Time has flown since, has it not? If you think carefully about it, within the context of your life, then you’ll agree that it (time) should never be wasted. Chances are that, as you read this, the building next to you may have been around before your mother was born and will remain long after you depart. Yet most of us (myself included) often squander it as if it has no limit. How foolish of us. We should look after it more carefully than we do our money.

Everyone’s time is precious and every day we ought to remind ourselves of its scarcity. When I do, it makes it easier for me to say “no” to events that waste my time. There are so damn many of them and they come in different forms (useless meetings, unnecessary conference calls, poorly made television shows, get-togethers I’d rather avoid, etc.). Similarly, remembering the value of time gives me joy to say “yes” to activities that feed my soul.
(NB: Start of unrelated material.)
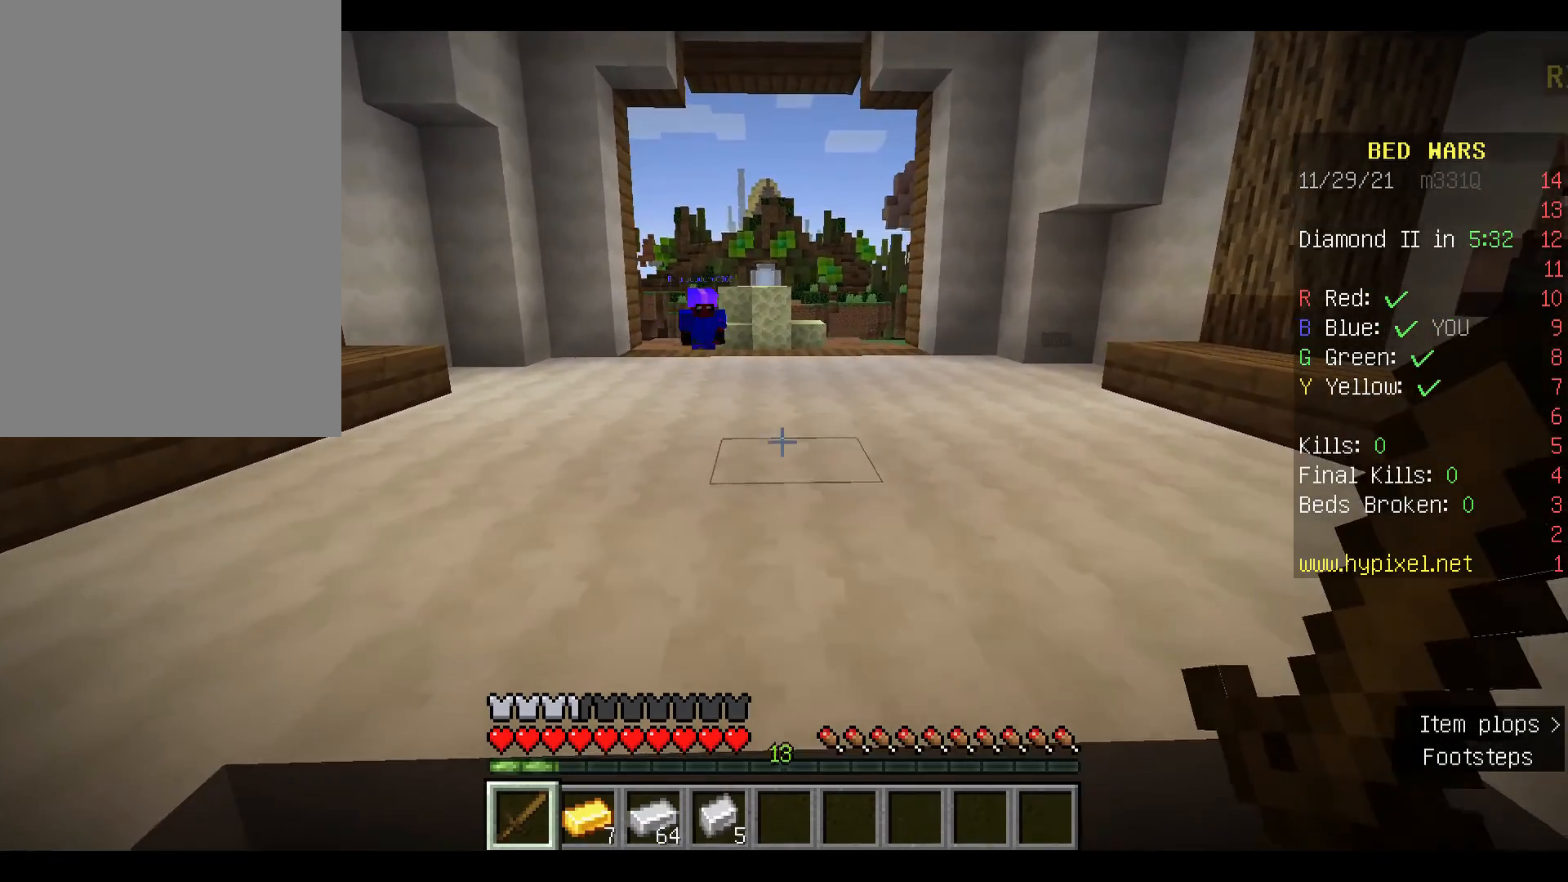
{"keys": ["space", "w"], "mouse": [], "events": [[133, "w", "down"], [267, "w", "up"], [367, "space", "down"], [367, "w", "down"]]}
I can think of few more satisfying ways to spend my time than to travel. The very act takes us out of routine, which causes life to fly right past us, and breathes excitement and novelty into our being. Wonderful things can happen when one sets off on a journey.

Arousal of the senses

You’re travelling abroad in a foreign land, surrounded by foreign people, in foreign dress, serving foreign food in foreign ways. Your body, mind and soul are completely open and vulnerable to all forms of stimuli. Take me. I’m yours.

And once in a while, during your beautiful dance, for that is what you do when you travel (the rest of the time you’re pretty much sitting down), an astonishing statistical unlikelihood occurs. It arrests you at once and leaves you momentarily dumbfounded.